= IL-10 family =

Family of interleukins

The IL-10 family is a family of interleukins. They are helical cytokines categorized based on their specific similarities and can be classified as class 2 cytokines.

In addition to IL-10, it includes IL-19, IL-20, IL-22, IL-24 and IL-26.

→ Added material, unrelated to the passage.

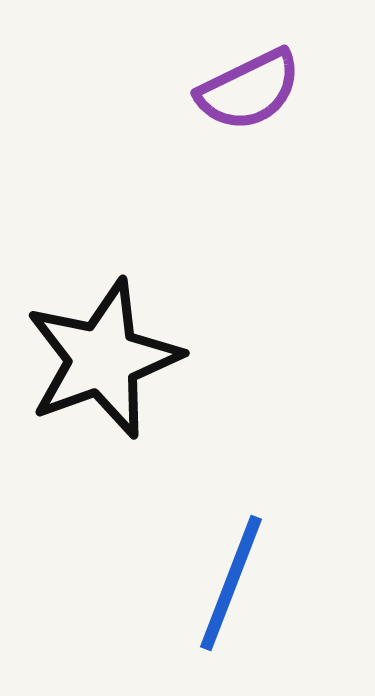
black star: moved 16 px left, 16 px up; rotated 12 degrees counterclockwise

Some sources also include the type III interferons IL-28 and IL-29.

== Classification ==
It is well-accepted interferons are class 2 cytokines just like the IL-10 family members, but their precise relationship is unknown due to difficulties in rooting the tree.

Phylogenies
| Typical midpoint rooting | Interleukins as outgroup |
|---|---|
| / / / Type IV IFN; / Type I IFN; / / Type II IFN; / / Type III IFN; / / IL-22; / / IL-20; / IL-10 | / / / / / / Type I IFN; / Type IV IFN; / Type III IFN; / Jawless IFN; / / Type II IFN; / Lancelet IFN; / / IL-22; / / / / IL-20; / IL-19; / IL-24; / / IL-26; / IL-10 |

The receptors and signaling functions are:

| Cytokines | Receptor α | Receptor β | Stat molecule | Additional partners |
|---|---|---|---|---|
| IL-10 | IL-10RA | IL-10RB | Stat3, Stat1, Stat5 |  |
| IL-19/20/24 | IL-20RA | IL-20RB | Stat3, Stat5 |  |
| IL-20/24 | IL-22R | IL-20RB | Stat3, Stat5 |  |
| IL-22 | IL-22R | IL-10RB | Stat3, Stat1, Stat5 | IL-22BP (antagonist) |
| IL-26 | IL-20RA | IL-10RB | Stat3, Stat1 |  |
| IL-28A/28B/29 | IL-28R | IL-10RB | Stat1, Stat2 |  |

Based on the functions of the cytokine, the IL-10 family is traditionally separated into three subfamily groups:
- IL-10 (only member of its subfamily) selects the innate and adaptive immune response and can prevent the function to reduce tissue damage.
- The IL-20 subfamily (IL-19, IL-20, IL-22, IL-24, IL-26) of cytokine works on tissues in the stroma and epithelial cells to bring out the mechanism of innate defense that manages the attack of extracellular pathogens.
- The IL-28 subfamily of cytokine are type III interferon (IFN) family. This subfamily share intersecting biology and signaling pathways with type I IFN family cytokines but the difference is that the type III INF family cytokines prefer to target the tissues of the epithelial cell.

== Biological activity ==
The IL-10 family is one of the important types of cytokines, that can stop the inflammation. In general. these cytokines have a helical structure of homodimers. The difference that the members of IL-10 family have between each other is that they have various receptor-binding residues, which help with interaction with specific cytokine receptors. The features of the IL-10 family consists of their genomic structure being similar, their primary and secondary protein structures being similar, their a clustering of encoding genes, and their utilization the similar receptor complexes.

=== IL-10 ===
Interleukin 10 is produced by regulatory T lymphocytes, B cells, and monocytes. It is a homodimer that functions through the IL-10R1 and IL-10R2 receptor complexes, activating such kinases as Janus kinase and tyrosine kinase 2. IL-10R2 receptor is presented in most cells, when IL-10R1 receptor is IL-10 is also an inhibitor of expressions of CD80 and CD86 by dendritic cells (DC) and antigen-presenting cells (APC), and of T cells, decreasing their cytokine production, therefore, controlling their activation. IL-10 plays a big role in regulating allergies by inhibiting cytokines responsible for allergic inflammation.

=== IL-19 ===
Interleukin 19 is produced mainly in monocytes, and can be found in big concentrations in patients with allergic disorders and psoriasis. IL-19 plays a big role in the CNS by regulating the inflammation process through a delayed production of it.

=== IL-20 ===
IL-20 - induces cheratin proliferation and Stat-3 signal transduction pathway; is expressed in the CNS, myeloid cells, and keratinocytes. When IL-20 is inhibited in the CNS can stop such inflammations as acute ischemic brain injury.

=== IL-22 ===
IL-22 mediates inflammation and binds class II cytokine receptor heterodimers IL-22 RA1/CRF2-4; is involved in immuno-regulatory responses

=== IL-24 ===
IL-24 produced by activated monocytes and T-cells.

=== IL-26 ===
IL-26 is a newly discovered cytokine produced by memory T cells and monocytes. IL-26 assist with the process of human T cell transformation after their infections.